Task objective ::
After locating the line with "Autocontrol", retype it and every later line exactly, stopping at the end of the records.

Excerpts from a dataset
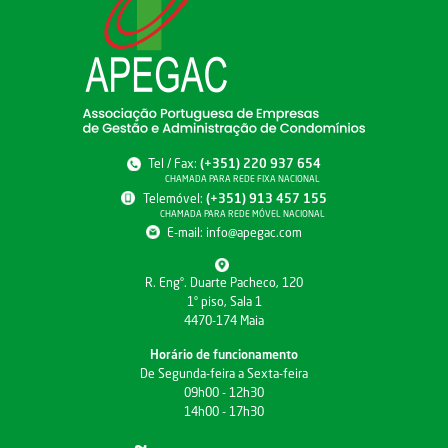
Tel / Fax:
(+351) 220 937 654
CHAMADA PARA REDE FIXA NACIONAL
Telemóvel:
(+351) 913 457 155
CHAMADA PARA REDE MÓVEL NACIONAL
E-mail:
info@apegac.com
R. Engº. Duarte Pacheco, 120
1º piso, Sala 1
4470-174 Maia
Horário de funcionamento
De Segunda-feira a Sexta-feira
09h00 - 12h30
14h00 - 17h30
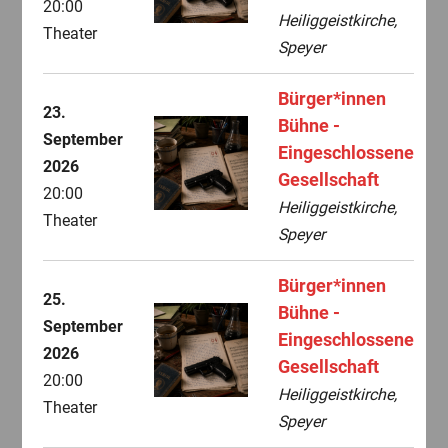
20:00
Heiliggeistkirche,
Theater
Speyer
Bürger*innen
23.
Bühne -
September
Eingeschlossene
2026
Gesellschaft
20:00
Heiliggeistkirche,
Theater
Speyer
Bürger*innen
25.
Bühne -
September
Eingeschlossene
2026
Gesellschaft
20:00
Heiliggeistkirche,
Theater
Speyer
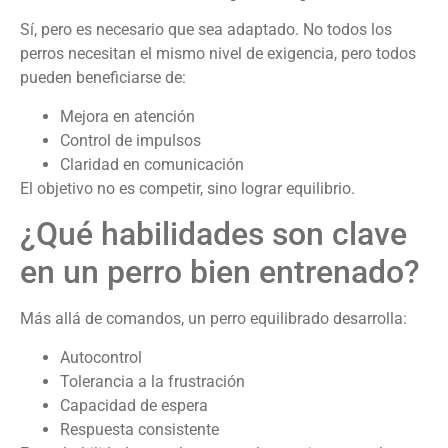
Sí, pero es necesario que sea adaptado. No todos los
perros necesitan el mismo nivel de exigencia, pero todos
pueden beneficiarse de:
Mejora en atención
Control de impulsos
Claridad en comunicación
El objetivo no es competir, sino lograr equilibrio.
¿Qué habilidades son clave
en un perro bien entrenado?
Más allá de comandos, un perro equilibrado desarrolla:
Autocontrol
Tolerancia a la frustración
Capacidad de espera
Respuesta consistente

Response for this exercise ::
Autocontrol
Tolerancia a la frustración
Capacidad de espera
Respuesta consistente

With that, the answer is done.